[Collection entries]
::::::::::

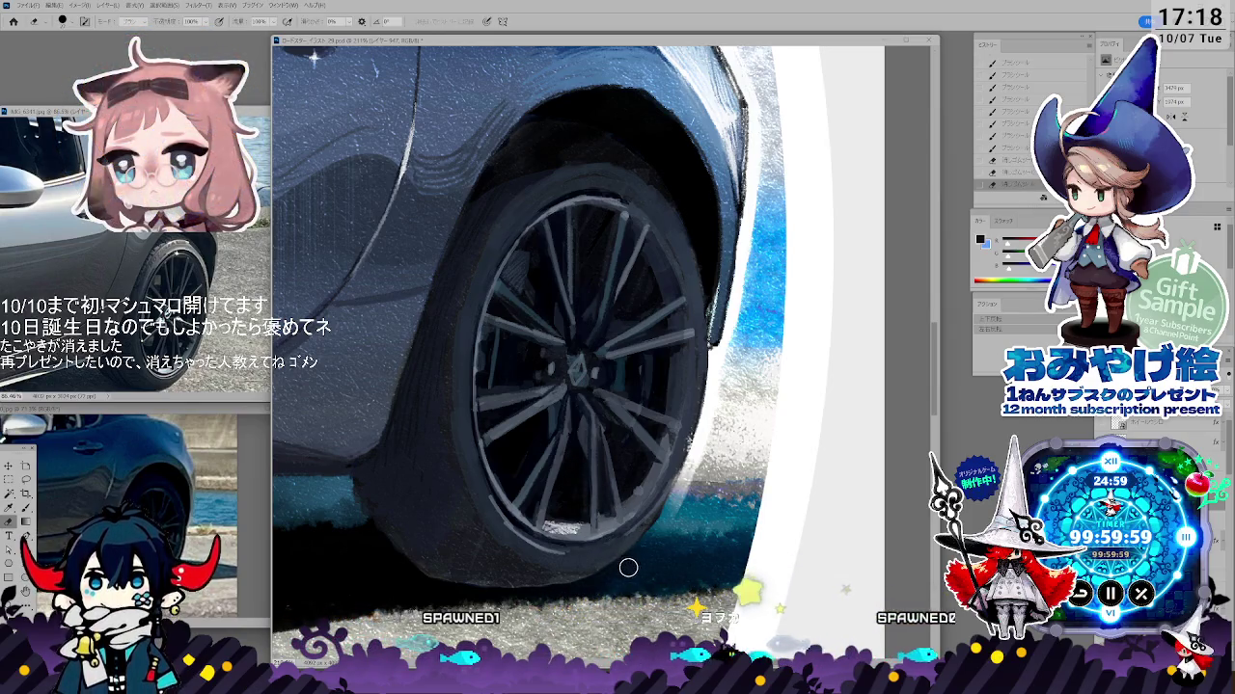
pyautogui.press('i')
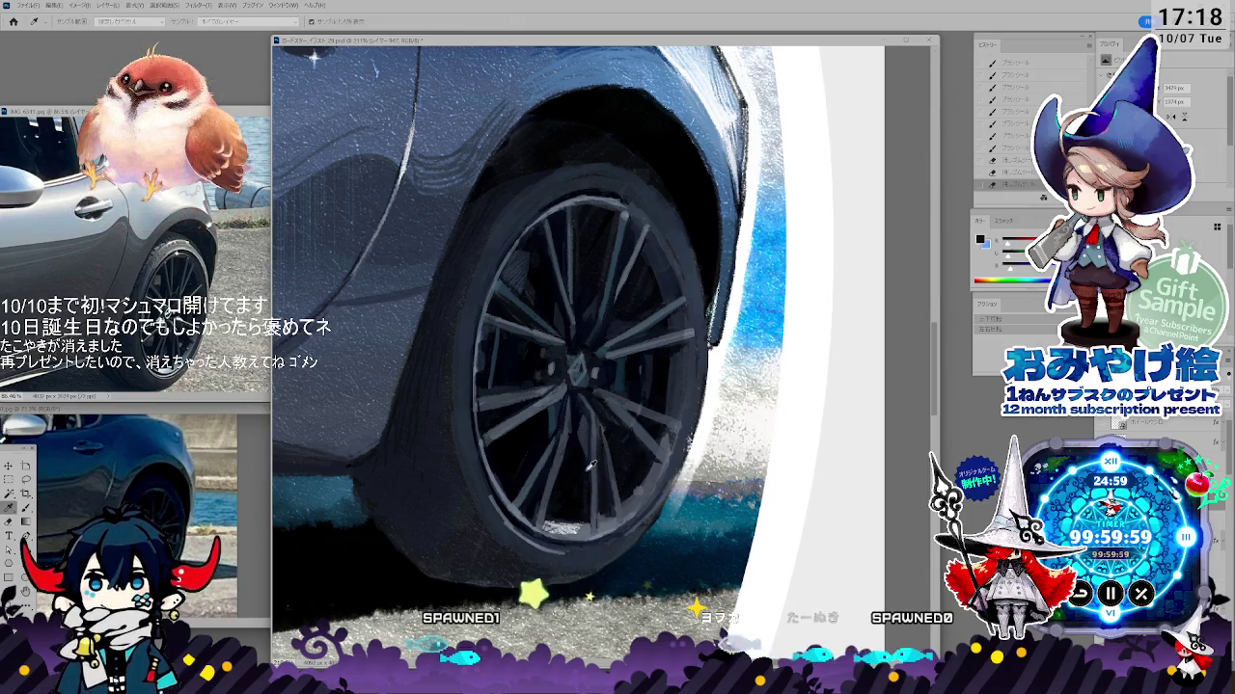
pyautogui.press('b')
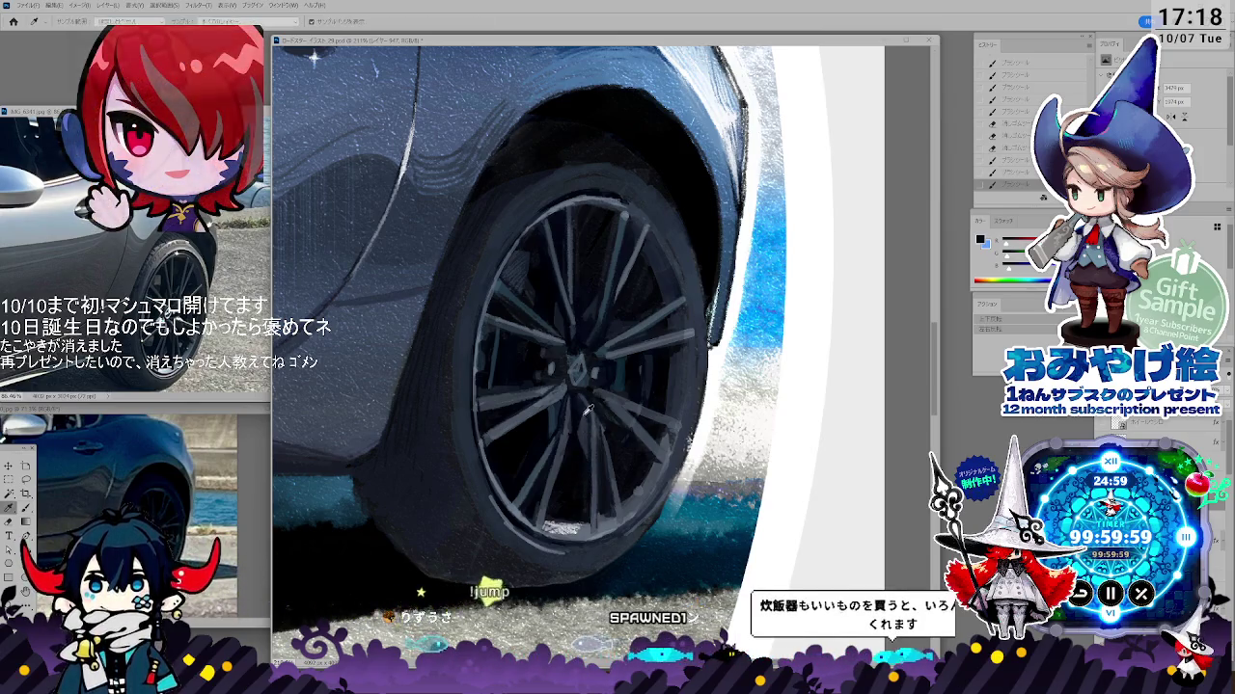
pyautogui.press('b')
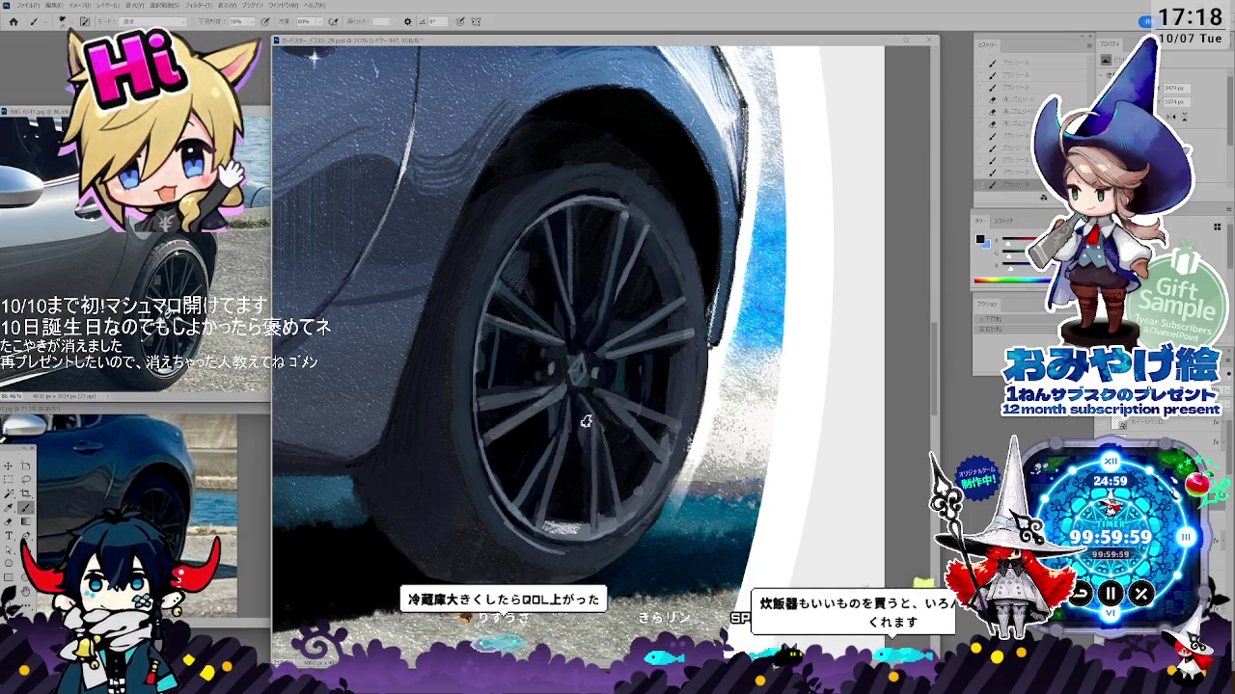
pyautogui.press('i')
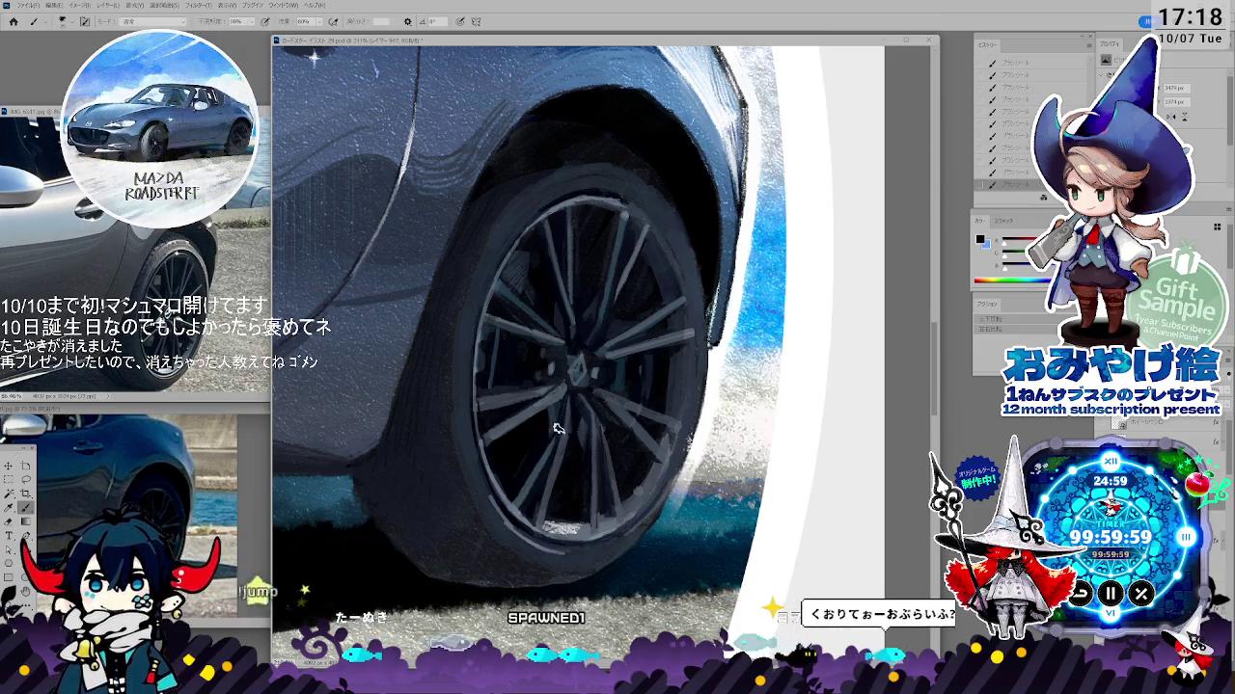
# - Paint the wheel with sampled tones, picking up a dark tone from the lower wheel
pyautogui.press('i')
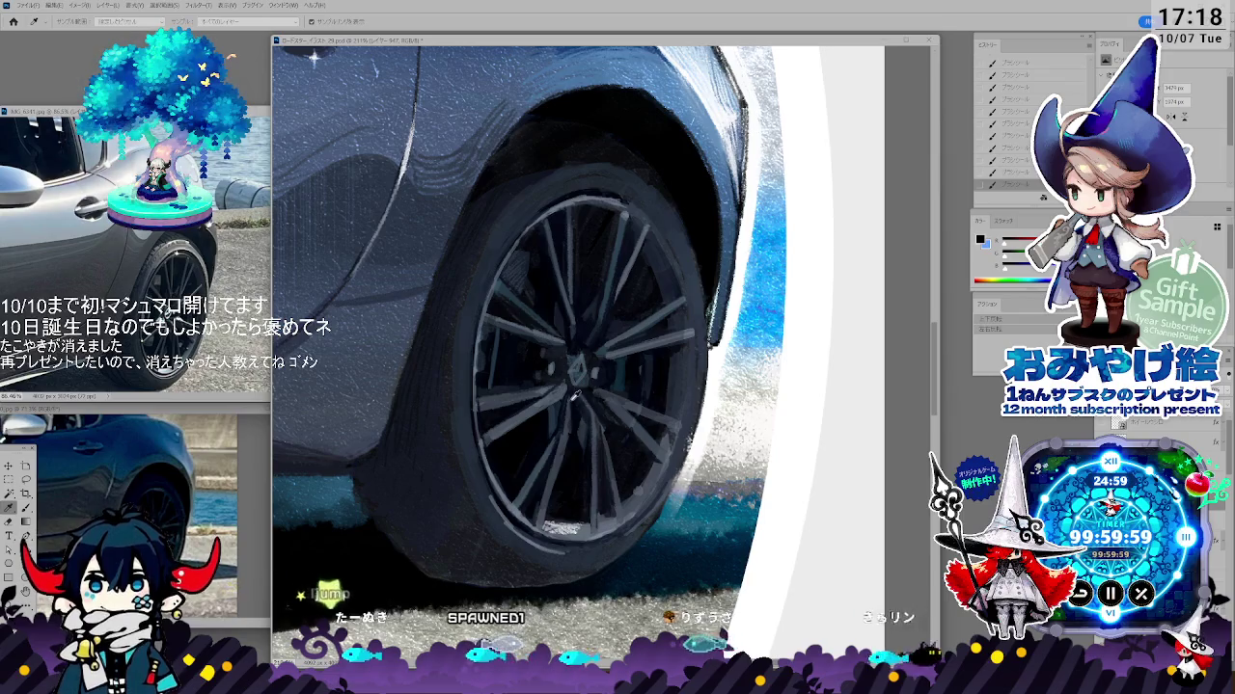
pyautogui.press('b')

::::::::::

PROMPT
The copy should begin at the line containing "# - Paint the" and end at the last line of the data above; please restate those lines word for word without the pictures.

SOLUTION FOR THIS EXERCISE
# - Paint the wheel with sampled tones, picking up a dark tone from the lower wheel
pyautogui.press('i')
pyautogui.press('b')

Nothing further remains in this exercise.